To the west and north the cumulonimbus showed great blue rips and the wefts of light promised little but a hard freeze tonight.
In November, winter comes
Route 24 from Huntington to Fort Wayne ribbons through the small, farmland-flat valley of the Little River, with tree-filled ridges to the north and south--once, the Wabash-Erie Canal flowed there, too. Long gone, though a plaque for old Lock No. 4 can be read when you sit at the right place at the stop light in Roanoke.
The leaves linger long, even on the maples this year, and the ones around the houses on the north ridge still flame red and orange, though the brilliant puddles around them grow larger. Soon, all will be reduced to thin silhouettes.

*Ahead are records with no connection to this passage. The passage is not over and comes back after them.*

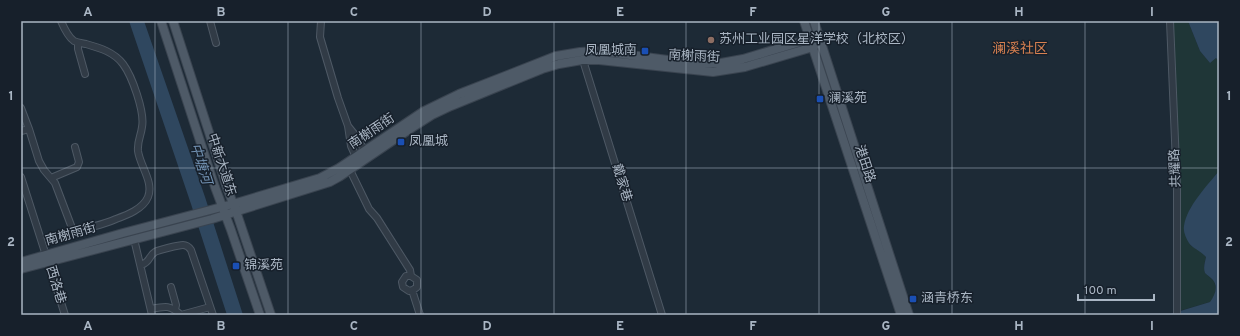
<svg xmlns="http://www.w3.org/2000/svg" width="1240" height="336" viewBox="0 0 1240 336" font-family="Overpass,'Noto Sans SC',sans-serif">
<rect width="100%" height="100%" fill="#1d2a36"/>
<!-- green -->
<path fill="#1f3637" d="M1171,21H1188L1200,51L1210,63L1216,58L1219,61V171L1190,209V245L1202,252L1206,257L1204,266L1205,273L1214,281L1216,288L1214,297L1210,302L1179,311Z"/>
<!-- water -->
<path fill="#2f475f" d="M129,21H144L205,197L243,315H227L191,204Z
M1188,21H1219V61L1216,58L1210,63L1200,51Z
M1219,171V315H1167L1210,302C1215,295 1219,286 1212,279C1210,277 1207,275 1205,273C1203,268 1205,262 1206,257C1200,250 1193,249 1189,243C1186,238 1183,232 1184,226C1187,206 1207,186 1219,171Z"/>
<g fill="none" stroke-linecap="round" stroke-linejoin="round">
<defs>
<path id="minor" d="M210,21L216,43
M321,21L320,37L338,98L348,126L351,146L356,157
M1170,21L1177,188V315
M78,43V49L85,74
M582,57L662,315
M21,108L29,129L39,161L44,170L55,183L72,228C79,232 107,223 116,219C127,215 143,209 148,197C154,182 140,166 138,151C137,141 141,136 142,127C145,112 132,76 123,64C114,52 100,48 86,44C82,43 78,43 74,41C68,37 64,28 61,21
M348,126L356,136L365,151
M21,131L29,129
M350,170L369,209L377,218L410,270L411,276L417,280V287L413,290L409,291L403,287L402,282L406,276H411
M21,177L65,315
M51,178L77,167L79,162L75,147
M134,239L152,315
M141,265C151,262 148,256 155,252C158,250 179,245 183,245C187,245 189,247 191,250L213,315
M171,287L176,305L175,310
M412,290L420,315
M151,309C166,306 170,305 181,315
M181,315L210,307"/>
<path id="major" d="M161,21L215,187L231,230L260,315
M173,21L227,188L236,211L271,315
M804,21L901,315
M814,21L909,315
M21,262L123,233L233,204L320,178L339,168L424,111L459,94L556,56L580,52L600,51L698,64L721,63L743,59L810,39L821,41
M21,269L212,219L330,182L339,177L407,131L432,115L451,106L542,69L559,64L582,60H599L713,72L745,67L813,47L821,41"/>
</defs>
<!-- minor casing -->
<use href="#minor" stroke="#4e5965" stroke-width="8"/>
<!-- major casing -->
<use href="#major" stroke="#3a4450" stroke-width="10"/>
<!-- minor -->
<use href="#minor" stroke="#313b46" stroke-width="6"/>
<!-- major -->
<use href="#major" stroke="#4e5a67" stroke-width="8"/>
</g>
<!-- grid -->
<path fill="none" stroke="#aab6c4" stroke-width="1" stroke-opacity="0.55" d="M155,21V315M288,21V315M421,21V315M554,21V315M686,21V315M819,21V315M952,21V315M1085,21V315M21,168H1219"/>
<!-- markers -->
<circle fill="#8d6e63" stroke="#17202b" stroke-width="1.5" cx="711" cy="40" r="4"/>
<g fill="#1a4fb4" stroke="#17202b" stroke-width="1.5">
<rect x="641" y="47" width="8" height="8" rx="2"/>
<rect x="816" y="95" width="8" height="8" rx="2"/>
<rect x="397" y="138" width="8" height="8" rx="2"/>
<rect x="232" y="262" width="8" height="8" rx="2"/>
<rect x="909" y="295" width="8" height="8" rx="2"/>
</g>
<g text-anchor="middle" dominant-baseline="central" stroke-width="3" stroke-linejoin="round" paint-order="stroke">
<!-- poi labels -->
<g font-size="13" fill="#aab6c4" stroke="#17202b" text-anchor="start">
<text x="719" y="40">苏州工业园区星洋学校（北校区）</text>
<text x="637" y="51" text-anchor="end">凤凰城南</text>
<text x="828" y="99">澜溪苑</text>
<text x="409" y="142">凤凰城</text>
<text x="244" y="266">锦溪苑</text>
<text x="921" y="299">涵青桥东</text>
</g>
<!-- street labels -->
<g font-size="13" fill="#aab6c4" stroke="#17202b">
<text transform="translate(694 57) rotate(3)">南榭雨街</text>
<text transform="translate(372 132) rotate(-34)">南榭雨街</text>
<text transform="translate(864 164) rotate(72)">港田路</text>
<text transform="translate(221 165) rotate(72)">中新大道东</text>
<text transform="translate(1176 168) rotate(-92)">共耀路</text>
<text transform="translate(621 183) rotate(73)">戴家巷</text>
<text transform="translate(71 235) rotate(-16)">南榭雨街</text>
<text transform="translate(55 285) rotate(73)">西洛巷</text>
</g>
<!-- neighbourhood labels -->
<g font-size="14" fill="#d88151" stroke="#17202b">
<text x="1020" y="49">澜溪社区</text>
</g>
<!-- water labels -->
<g font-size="14" font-style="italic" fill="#708faf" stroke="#17202b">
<text transform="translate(200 164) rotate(72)">中塘河</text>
</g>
</g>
<!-- border -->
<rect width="1240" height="336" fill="none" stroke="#17202b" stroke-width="44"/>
<!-- scale -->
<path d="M1078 294v6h76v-6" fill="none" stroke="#aab6c4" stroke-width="2"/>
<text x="1084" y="294" font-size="12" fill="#aab6c4" stroke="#17202b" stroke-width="3" paint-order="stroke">100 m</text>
<rect x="22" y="22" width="1196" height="292" fill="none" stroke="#aab6c4" stroke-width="1.5"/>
<g font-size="13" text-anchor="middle" font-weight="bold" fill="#aab6c4">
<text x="88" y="16">A</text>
<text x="221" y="16">B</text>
<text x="354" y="16">C</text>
<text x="487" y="16">D</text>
<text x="620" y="16">E</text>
<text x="753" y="16">F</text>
<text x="886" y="16">G</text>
<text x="1019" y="16">H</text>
<text x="1152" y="16">I</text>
<text x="11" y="100">1</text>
<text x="1229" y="100">1</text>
<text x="11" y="246">2</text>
<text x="1229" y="246">2</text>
<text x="88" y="330">A</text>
<text x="221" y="330">B</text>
<text x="354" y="330">C</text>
<text x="487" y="330">D</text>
<text x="620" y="330">E</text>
<text x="753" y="330">F</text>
<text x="886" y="330">G</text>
<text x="1019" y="330">H</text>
<text x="1152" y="330">I</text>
</g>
</svg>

The soybean fields are long since harvested, and the corn mostly so, the stalks bent and the fields stretching yellow-gray from the road to the wind-row down by the river.
But like a checkerboard oasis, acres of green intersperse the fallow. With the harvest, and empty fields, comes planting. Even now, already, winter wheat grows, and these fields will grow all season long, even as ice and snow cover them. The green remains.
I love winter wheat.
How about you? What gets you through the winter?